==== Source records

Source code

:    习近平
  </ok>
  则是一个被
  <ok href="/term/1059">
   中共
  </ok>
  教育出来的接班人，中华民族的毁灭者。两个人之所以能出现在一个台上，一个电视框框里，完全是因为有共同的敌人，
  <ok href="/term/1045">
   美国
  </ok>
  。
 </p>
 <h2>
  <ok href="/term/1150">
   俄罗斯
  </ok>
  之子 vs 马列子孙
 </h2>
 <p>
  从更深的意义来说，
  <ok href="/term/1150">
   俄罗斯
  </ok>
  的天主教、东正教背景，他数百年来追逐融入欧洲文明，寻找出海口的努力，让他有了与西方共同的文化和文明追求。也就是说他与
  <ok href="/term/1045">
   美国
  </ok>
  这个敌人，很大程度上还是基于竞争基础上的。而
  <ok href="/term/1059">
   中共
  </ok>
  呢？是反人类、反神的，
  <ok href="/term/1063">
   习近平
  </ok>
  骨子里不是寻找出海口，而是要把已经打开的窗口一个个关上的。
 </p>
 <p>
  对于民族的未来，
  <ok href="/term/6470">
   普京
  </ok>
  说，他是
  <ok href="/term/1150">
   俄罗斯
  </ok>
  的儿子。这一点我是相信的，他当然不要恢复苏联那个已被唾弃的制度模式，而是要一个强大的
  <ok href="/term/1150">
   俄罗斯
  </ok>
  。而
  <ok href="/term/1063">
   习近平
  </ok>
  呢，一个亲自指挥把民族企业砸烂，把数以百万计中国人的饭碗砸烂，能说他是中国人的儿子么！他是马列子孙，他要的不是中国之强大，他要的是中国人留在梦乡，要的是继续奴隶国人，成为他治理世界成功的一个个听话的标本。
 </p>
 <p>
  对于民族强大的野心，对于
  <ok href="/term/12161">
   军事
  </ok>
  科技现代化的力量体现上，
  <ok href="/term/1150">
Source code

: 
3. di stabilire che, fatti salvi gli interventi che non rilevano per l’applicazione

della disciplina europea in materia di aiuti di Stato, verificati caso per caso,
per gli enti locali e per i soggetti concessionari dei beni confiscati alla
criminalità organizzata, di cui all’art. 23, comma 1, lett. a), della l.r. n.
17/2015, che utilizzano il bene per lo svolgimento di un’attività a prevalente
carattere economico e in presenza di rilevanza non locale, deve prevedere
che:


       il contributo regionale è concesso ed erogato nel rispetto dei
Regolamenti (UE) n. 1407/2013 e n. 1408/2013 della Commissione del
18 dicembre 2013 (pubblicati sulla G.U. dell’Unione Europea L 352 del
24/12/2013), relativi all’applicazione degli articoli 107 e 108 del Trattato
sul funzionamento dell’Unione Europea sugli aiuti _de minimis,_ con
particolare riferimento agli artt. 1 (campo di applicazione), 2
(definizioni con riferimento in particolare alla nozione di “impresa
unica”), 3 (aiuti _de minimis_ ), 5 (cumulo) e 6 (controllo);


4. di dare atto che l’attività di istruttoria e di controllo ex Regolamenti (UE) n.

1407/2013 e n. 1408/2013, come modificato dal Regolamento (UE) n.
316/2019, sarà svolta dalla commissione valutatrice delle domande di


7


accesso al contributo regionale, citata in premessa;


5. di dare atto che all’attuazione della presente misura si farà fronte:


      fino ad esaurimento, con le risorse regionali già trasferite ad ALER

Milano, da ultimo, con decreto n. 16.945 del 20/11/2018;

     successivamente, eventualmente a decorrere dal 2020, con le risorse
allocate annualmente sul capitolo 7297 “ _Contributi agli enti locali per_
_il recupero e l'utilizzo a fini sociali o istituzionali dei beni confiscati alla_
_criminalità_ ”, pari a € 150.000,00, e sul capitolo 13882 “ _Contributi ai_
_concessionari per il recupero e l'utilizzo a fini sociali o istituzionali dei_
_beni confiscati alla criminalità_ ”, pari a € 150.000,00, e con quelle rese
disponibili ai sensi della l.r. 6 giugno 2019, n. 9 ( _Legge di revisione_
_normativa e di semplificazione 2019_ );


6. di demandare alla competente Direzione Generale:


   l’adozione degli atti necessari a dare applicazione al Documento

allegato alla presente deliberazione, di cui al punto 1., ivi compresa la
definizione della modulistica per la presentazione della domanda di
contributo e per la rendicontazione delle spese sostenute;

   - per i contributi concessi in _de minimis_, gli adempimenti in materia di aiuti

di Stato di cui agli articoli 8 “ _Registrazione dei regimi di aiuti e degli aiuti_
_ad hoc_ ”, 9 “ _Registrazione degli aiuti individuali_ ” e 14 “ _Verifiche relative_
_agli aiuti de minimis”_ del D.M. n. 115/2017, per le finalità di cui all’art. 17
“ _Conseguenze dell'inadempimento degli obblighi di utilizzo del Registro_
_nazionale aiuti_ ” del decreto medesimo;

========

> _To do_: Rewrite the lines from the one with "fino ad esaurimento, con" up to and including the one with "semplificazione 2019_ );", putting "cap." wherever "capitolo" appears and leaving everything else unchanged.

> _Response to this task_:
      fino ad esaurimento, con le risorse regionali già trasferite ad ALER

Milano, da ultimo, con decreto n. 16.945 del 20/11/2018;

     successivamente, eventualmente a decorrere dal 2020, con le risorse
allocate annualmente sul cap. 7297 “ _Contributi agli enti locali per_
_il recupero e l'utilizzo a fini sociali o istituzionali dei beni confiscati alla_
_criminalità_ ”, pari a € 150.000,00, e sul cap. 13882 “ _Contributi ai_
_concessionari per il recupero e l'utilizzo a fini sociali o istituzionali dei_
_beni confiscati alla criminalità_ ”, pari a € 150.000,00, e con quelle rese
disponibili ai sensi della l.r. 6 giugno 2019, n. 9 ( _Legge di revisione_
_normativa e di semplificazione 2019_ );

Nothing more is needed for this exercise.